As Fischer follows these various careers into the ’80s, risk-taking films are supplanted by crowd-pleasing entertainments. He paints an unflattering picture of Lucas caring less about the quality of the Star Wars sequels than their ability to guarantee his complete independence with massive profits. Fischer’s take on Coppola is less jaundiced but equally critical, depicting a man of tremendous charm and vulnerability who was also erratic and self-indulgent, professionally and personally. Spielberg, warmer than Lucas and more disciplined than Coppola, had genuinely popular tastes that allowed him to follow up a personal film such as “Close Encounters of the Third Kind” with “Raiders of the Lost Ark” and to comfortably alternate blockbusters with more challenging fare.

Fischer surrounds their odyssey with rich portraits of the people who shared it and the places they congregated. The counterculture vibe at an A-frame on Trancas Beach in Malibu, a New Hollywood hangout in the early ’70s, comes across with particular verve. Fischer excels in thumbnail sketches, skewering Milius for “his coarse masculinity, his disdain for any kind of consequence to his own statements and actions” and characterizing writer-director Paul Schrader as “so abrasive that a group of writers who shared an agent with him once threatened to leave the agency en masse just to get away from him.” Profiles of Coppola’s much-tried wife Eleanor and screenwriter Melissa Mathison are more generous and nuanced, reminding us that New Hollywood showed little interest in empowering women. The complexities of that period are manifest in Francis Coppola’s multiyear affair with Mathison, who was his children’s teenage babysitter when it began. Fischer depicts him as genuinely in love with her, refusing to leave his wife and setting Mathison on the path to a successful career by encouraging her to write “The Black Stallion” for Zoetrope.

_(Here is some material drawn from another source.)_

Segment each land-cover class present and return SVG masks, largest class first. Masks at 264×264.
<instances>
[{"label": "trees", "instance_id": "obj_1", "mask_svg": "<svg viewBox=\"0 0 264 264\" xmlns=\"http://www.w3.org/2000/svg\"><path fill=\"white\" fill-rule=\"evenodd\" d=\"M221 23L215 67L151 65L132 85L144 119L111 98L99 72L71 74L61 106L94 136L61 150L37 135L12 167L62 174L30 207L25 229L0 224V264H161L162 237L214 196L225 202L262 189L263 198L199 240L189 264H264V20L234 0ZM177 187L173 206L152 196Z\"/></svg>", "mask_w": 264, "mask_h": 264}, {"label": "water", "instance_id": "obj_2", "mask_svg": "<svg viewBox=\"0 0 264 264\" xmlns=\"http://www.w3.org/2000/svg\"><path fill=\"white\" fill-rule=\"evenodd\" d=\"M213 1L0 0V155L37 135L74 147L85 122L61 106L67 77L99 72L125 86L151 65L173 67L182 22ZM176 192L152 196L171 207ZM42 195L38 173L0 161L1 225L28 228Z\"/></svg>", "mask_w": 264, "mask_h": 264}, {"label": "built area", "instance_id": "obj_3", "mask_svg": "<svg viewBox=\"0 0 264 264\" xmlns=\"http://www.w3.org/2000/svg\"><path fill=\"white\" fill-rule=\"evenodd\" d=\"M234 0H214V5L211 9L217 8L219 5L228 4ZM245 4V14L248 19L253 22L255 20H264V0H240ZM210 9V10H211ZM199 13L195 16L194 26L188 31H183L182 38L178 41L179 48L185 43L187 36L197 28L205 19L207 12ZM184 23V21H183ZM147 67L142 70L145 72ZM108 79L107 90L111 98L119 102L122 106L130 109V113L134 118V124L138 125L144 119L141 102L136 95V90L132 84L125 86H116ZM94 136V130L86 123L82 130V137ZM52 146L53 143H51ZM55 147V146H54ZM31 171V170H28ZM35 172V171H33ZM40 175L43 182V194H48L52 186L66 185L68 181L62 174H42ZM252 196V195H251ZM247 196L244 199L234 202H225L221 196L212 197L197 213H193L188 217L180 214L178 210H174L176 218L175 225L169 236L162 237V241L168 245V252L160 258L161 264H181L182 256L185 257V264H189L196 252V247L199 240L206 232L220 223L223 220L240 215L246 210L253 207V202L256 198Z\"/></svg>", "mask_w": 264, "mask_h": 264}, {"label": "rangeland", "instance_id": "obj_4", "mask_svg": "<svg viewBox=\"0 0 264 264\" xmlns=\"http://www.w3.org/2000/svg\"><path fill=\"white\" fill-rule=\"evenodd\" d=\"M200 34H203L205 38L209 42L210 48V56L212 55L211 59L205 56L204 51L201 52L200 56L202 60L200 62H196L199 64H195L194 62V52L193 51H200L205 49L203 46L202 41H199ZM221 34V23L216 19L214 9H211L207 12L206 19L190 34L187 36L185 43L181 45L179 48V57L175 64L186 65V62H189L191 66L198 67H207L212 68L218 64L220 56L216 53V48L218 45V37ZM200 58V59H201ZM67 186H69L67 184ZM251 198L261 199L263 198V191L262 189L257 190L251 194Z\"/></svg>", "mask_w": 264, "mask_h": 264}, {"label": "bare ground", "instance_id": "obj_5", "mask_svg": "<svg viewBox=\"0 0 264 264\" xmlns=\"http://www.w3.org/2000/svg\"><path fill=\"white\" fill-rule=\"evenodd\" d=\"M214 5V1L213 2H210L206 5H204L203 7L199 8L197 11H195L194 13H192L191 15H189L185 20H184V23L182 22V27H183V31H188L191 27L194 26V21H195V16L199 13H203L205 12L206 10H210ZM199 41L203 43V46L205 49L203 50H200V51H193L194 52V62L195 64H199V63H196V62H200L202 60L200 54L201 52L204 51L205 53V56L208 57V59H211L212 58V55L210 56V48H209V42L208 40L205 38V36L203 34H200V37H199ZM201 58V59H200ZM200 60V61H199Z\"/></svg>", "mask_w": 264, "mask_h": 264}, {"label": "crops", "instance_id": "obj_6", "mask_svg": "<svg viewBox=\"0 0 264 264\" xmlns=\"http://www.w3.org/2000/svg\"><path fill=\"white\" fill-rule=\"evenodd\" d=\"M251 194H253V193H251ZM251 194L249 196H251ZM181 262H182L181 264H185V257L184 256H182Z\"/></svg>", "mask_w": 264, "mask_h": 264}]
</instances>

There are no simple people or issues in “The Last Kings of Hollywood.” Fischer weaves an intricate tapestry of iconic films and remarkable artists against the background of an industry in the throes of wrenching change. He clearly thinks the suits won his subtitle’s “Battle for the Soul of American Cinema,” and today’s movie landscape makes it hard to disagree. All the more reason to enjoy Fischer’s smart, juicy account of the time when a new kind of filmmaking came to the fore.